Référendum sur l’Europe : David Cameron contesté par son propre camp

Le rejet par les députés britanniques d’un référendum sur le maintien de la Grande-Bretagne dans l’UE a été l’occasion pour les conservateurs eurosceptiques de faire passer un message de mécontentement à leur Premier ministre.

EURACTIV.fr

Le rejet par les députés britanniques d’un référendum sur le maintien de la Grande-Bretagne dans l’UE a été l’occasion pour les conservateurs eurosceptiques de faire passer un message de mécontentement à leur Premier ministre.

« Etre ou ne pas être en Europe, telle est la question », disait l’ancien premier ministre travailliste Tony Blair.

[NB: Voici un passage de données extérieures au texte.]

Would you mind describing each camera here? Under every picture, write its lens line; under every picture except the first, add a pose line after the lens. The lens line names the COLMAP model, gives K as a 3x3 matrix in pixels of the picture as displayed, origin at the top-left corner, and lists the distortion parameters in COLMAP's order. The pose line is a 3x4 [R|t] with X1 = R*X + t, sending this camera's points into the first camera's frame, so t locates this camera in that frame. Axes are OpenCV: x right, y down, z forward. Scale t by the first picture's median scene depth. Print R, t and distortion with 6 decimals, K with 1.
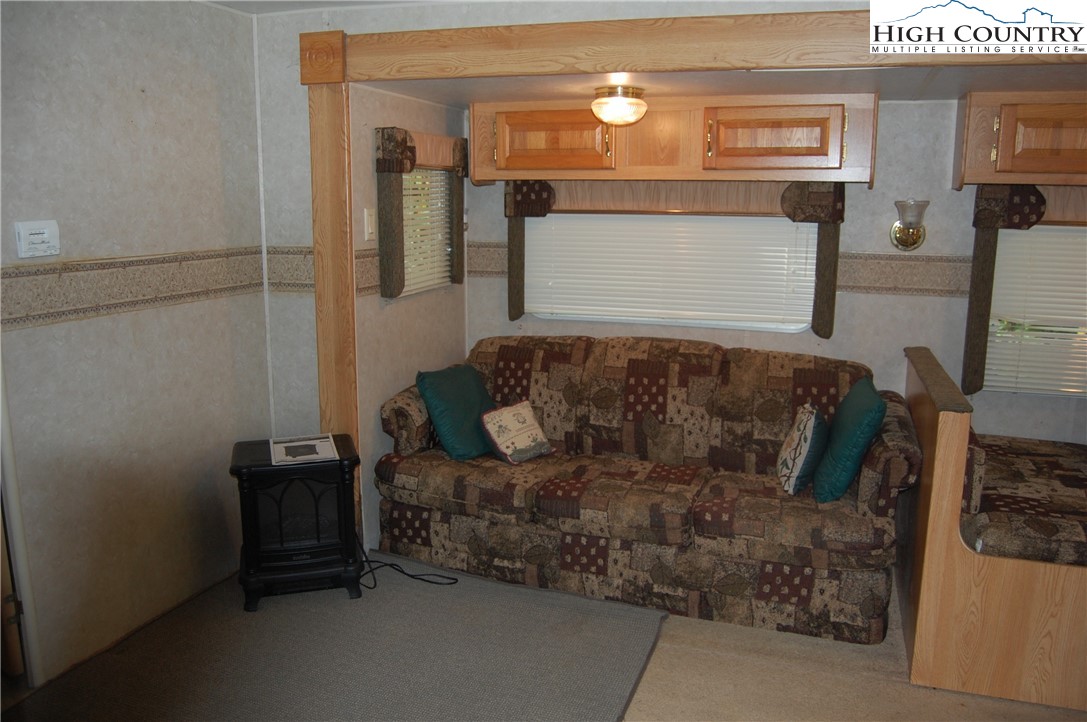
lens RADIAL K [[846.9, 0, 549.4], [0, 846.9, 360.3], [0, 0, 1]] dist [-0.091669, 0.028677]
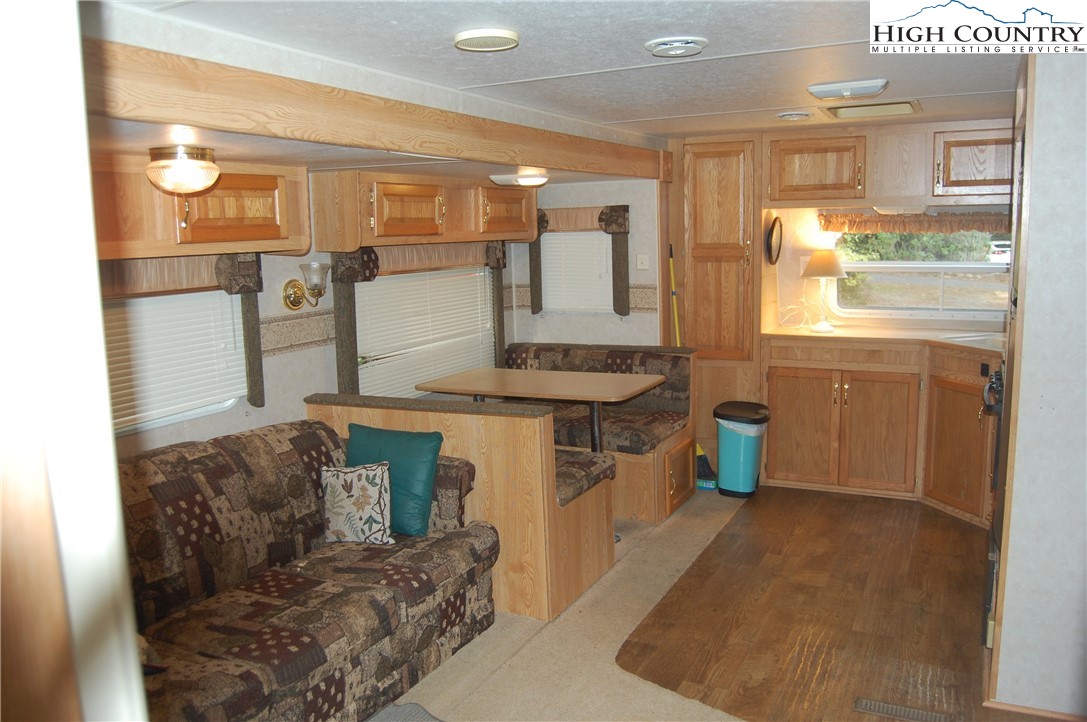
lens RADIAL K [[846.9, 0, 553.0], [0, 846.9, 359.2], [0, 0, 1]] dist [-0.091669, 0.028677]
pose [[0.133338, -0.160197, 0.978038, -0.690113], [0.204181, 0.970120, 0.131064, -0.165382], [-0.969810, 0.182221, 0.162063, 0.584547]]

C’est la question que les députés britanniques ont finalement refusé de poser, à nouveau, dans le cadre d’un référendum, lundi 24 octobre au soir.

Purement consultatif

Il s’agissait d’un vote purement consultatif, qui n’avait aucune chance d’être adopté, étant donné l’opposition des travaillistes et des libéraux-démocrates, europhiles, alliés des conservateurs au sein de la coalition au pouvoir.

Mais pour David Cameron, ce vote a constitué un avertissement de son propre camp. Près de 80 députés conservateurs (un sur quatre), à qui le premier ministre avait demandé de voter contre l’organisation d’un tel référendum, se sont prononcés pour la consultation populaire. 

La crise que traverse l’Europe depuis maintenant trois ans a réveillé cet éternel dilemme outre-Manche. Le cœur des Britanniques oscille toujours entre euroscepticisme et soutien au projet européen, comme le révèle un sondage publié par le Guardian.  

« Intérêt national »

Selon des informations du Monde, David Cameron a réaffirmé, lundi, que « l’intérêt national » du Royaume-Uni était d’ »être dans l’Union européenne ».

Toujours selon le quotidien français, le ministre des affaires étrangères, William Hague, pourtant eurosceptique convaincu, aurait jugé mal avisé d’imposer un référendum en cette période déterminante pour l’Europe. 

Ingérence britannique

Le vote intervient après un vif échange entre le Président français et le Premier ministre britannique, dimanche, lors du sommet européen à Bruxelles, et relayé par de nombreux journaux anglais.

Nicolas Sarkozy aurait reproché à David Cameron l’ingérence de son pays dans les affaires de la zone euro, alors que « vous n’avez  pas voulu le rejoindre ».